Reputation: 7682
I'm getting this error from lambda: errorType":"Runtime.UnhandledPromiseRejection","errorMessage":"Error: Unable to stringify response body
I'm trying to trigger my lambda from an upload in s3 (this part is working) and then that should post something into dynamoDB
here is my lambda in full
var AWS = require('aws-sdk');
var S3 = require('aws-sdk/clients/s3');
const s3 = new AWS.S3()
var DynamoDB = new AWS.DynamoDB.DocumentClient();
exports.handler = async (event) => {
// TODO implement
var bucket = event['Records'][0]['s3']['bucket']['name']
var json_file_name = event['Records'][0]['s3']['object']['key']
var params = {
Bucket: bucket,
Key: json_file_name
};
const data = await s3.getObject(params).promise();
const dataToDb = data.Body.toString('utf-8');
console.log(dataToDb, 'TESTING ====')
var dbparams = {
TableName: "MY-TABLE-NAME",
Item: dataToDb,
};
const putIntoDB = await DynamoDB.put(dbparams, function (err) {
if (err) {
console.log(err, 'er===');
}
else {
console.log(dbparams, 'db====')
}
});
return putIntoDB
};
the data that is coming from s3 is just a simple json object with 4 keys so nothing big at all.

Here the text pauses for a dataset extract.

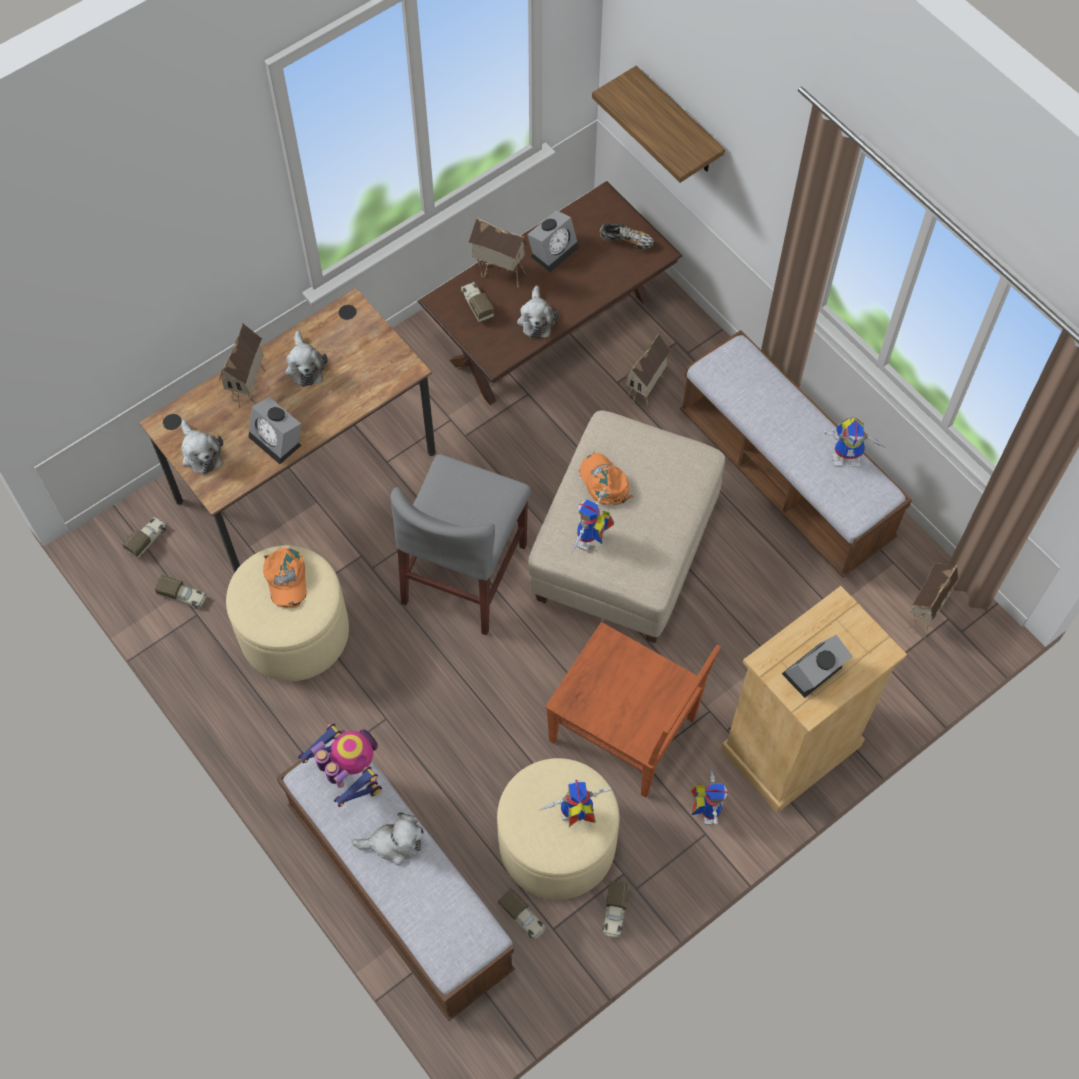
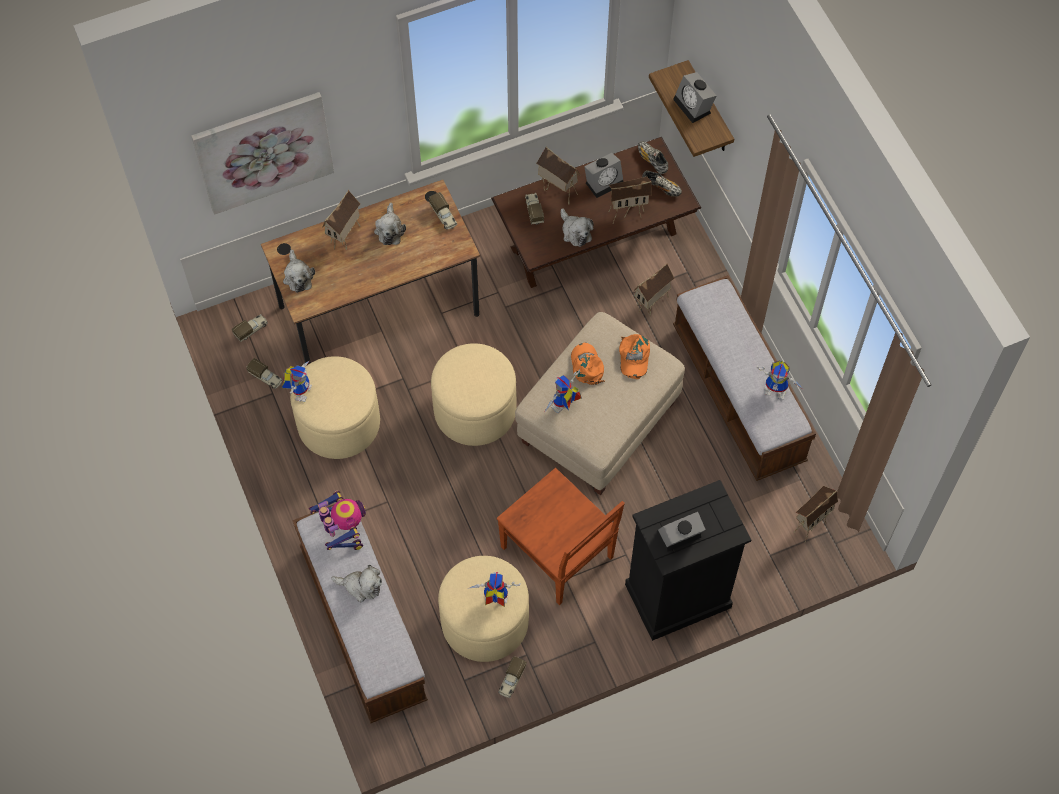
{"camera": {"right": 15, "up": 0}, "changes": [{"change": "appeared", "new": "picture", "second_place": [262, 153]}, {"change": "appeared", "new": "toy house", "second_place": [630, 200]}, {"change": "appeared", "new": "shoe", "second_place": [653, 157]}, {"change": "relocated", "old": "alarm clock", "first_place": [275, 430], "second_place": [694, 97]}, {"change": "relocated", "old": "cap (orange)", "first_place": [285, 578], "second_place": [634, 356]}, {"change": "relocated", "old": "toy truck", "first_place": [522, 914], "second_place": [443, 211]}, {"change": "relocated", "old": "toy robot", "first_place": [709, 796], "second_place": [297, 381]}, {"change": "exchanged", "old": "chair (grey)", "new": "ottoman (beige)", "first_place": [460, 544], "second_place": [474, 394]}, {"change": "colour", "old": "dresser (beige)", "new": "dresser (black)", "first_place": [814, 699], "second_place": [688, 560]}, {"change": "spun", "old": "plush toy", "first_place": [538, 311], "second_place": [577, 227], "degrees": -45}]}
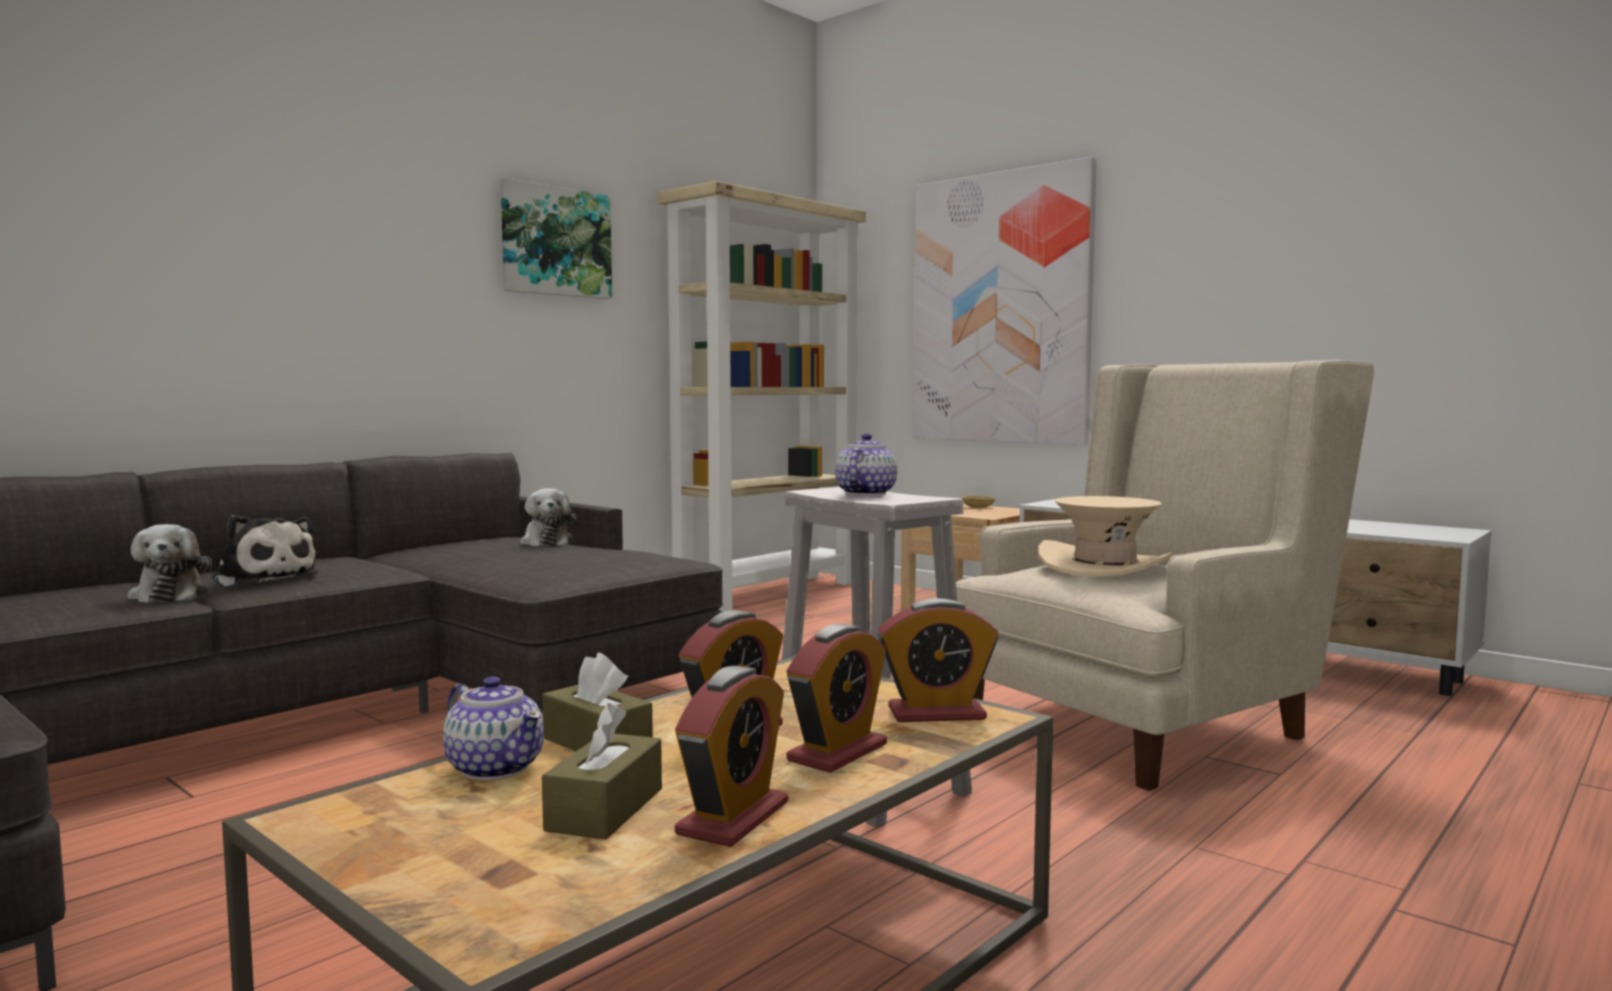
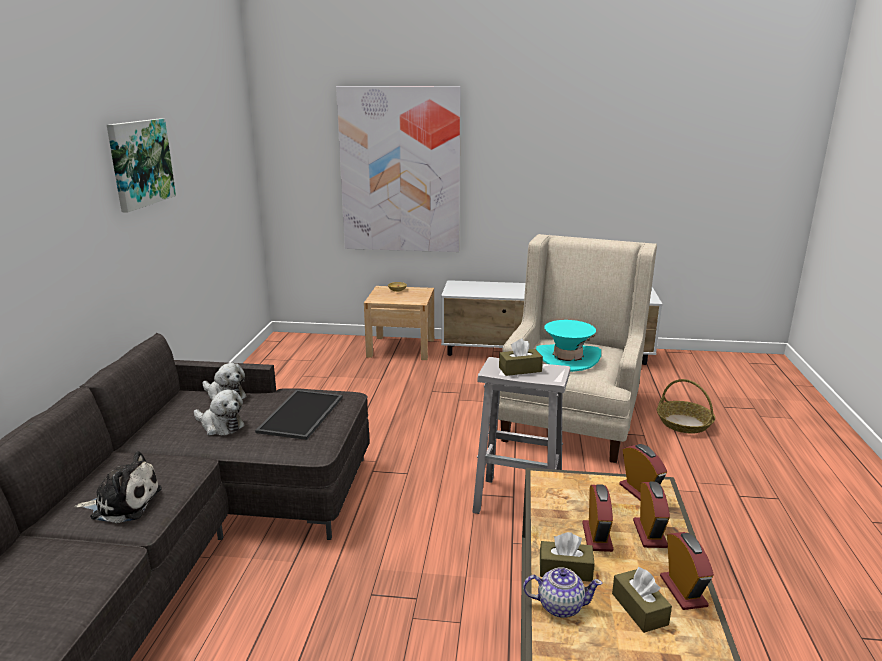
{"camera": {"right": -35, "up": 15}, "changes": [{"change": "missing", "old": "bookcase (beige)", "first_place": [762, 396]}, {"change": "appeared", "new": "tray", "second_place": [299, 415]}, {"change": "appeared", "new": "basket", "second_place": [686, 406]}, {"change": "relocated", "old": "plush toy", "first_place": [169, 563], "second_place": [219, 412]}, {"change": "exchanged", "old": "teapot", "new": "tissue box (brown)", "first_place": [866, 464], "second_place": [521, 357]}, {"change": "colour", "old": "hat (beige)", "new": "hat (turquoise)", "first_place": [1107, 536], "second_place": [568, 346]}, {"change": "spun", "old": "alarm clock", "first_place": [938, 660], "second_place": [643, 472], "degrees": -75}]}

my table consists of just a primary key called user_id
and that field IS in my json object that comes back from S3 so no idea why this isn't working?
Upvotes: 4
Views: 7026
Reputation: 7245
DynamoDB.put
is a callback and you are trying to await
on it, so this will never work. You should chain the .promise()

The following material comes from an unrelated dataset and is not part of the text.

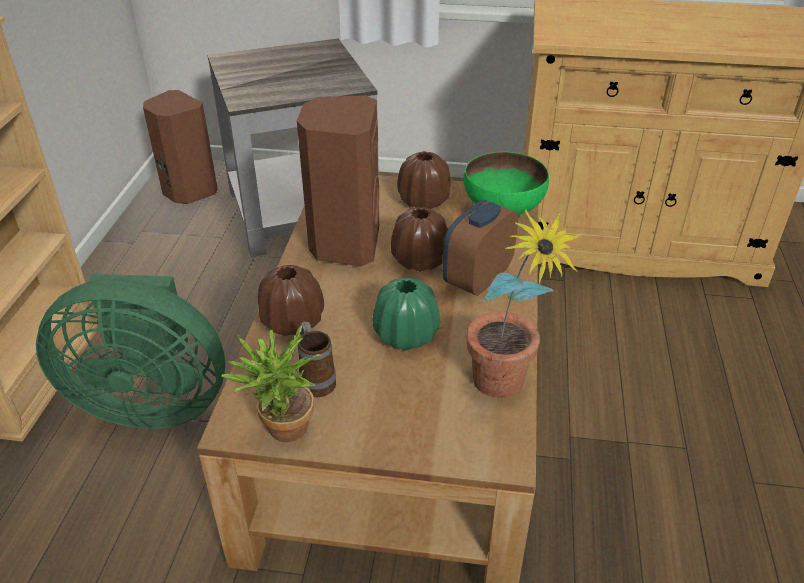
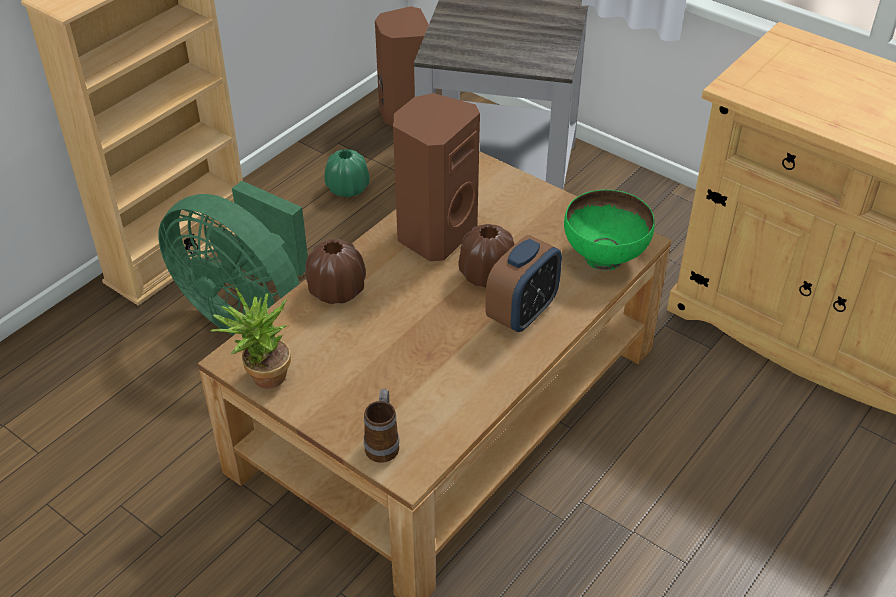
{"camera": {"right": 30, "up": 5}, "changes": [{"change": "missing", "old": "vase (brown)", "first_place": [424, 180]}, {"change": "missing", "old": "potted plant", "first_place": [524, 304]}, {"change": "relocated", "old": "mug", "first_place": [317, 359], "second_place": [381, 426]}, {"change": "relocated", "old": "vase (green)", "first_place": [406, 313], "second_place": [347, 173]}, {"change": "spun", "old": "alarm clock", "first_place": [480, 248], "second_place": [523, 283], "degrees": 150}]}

method just like you did with your s3.getObject
call.
await DynamoDB.put(dbparams).promise()
If you want to handle errors, just wrap it in a try/catch
block:
try {
await DynamoDB.put(dbparams).promise()
} catch (e) {
console.log(e)
}
On top of that, you also need to feed the Item
attribute of your DynamoDB call with a JSON object, not with a string.
I am not sure what you get from s3, but converting it to a JSON object by using JSON.parse(dataToDb
) should do the trick given the data is a valid JSON object.
Upvotes: 8
Reputation: 1816
UTF-8 encoding is usually utf8
when used as an argument in node. I would start there.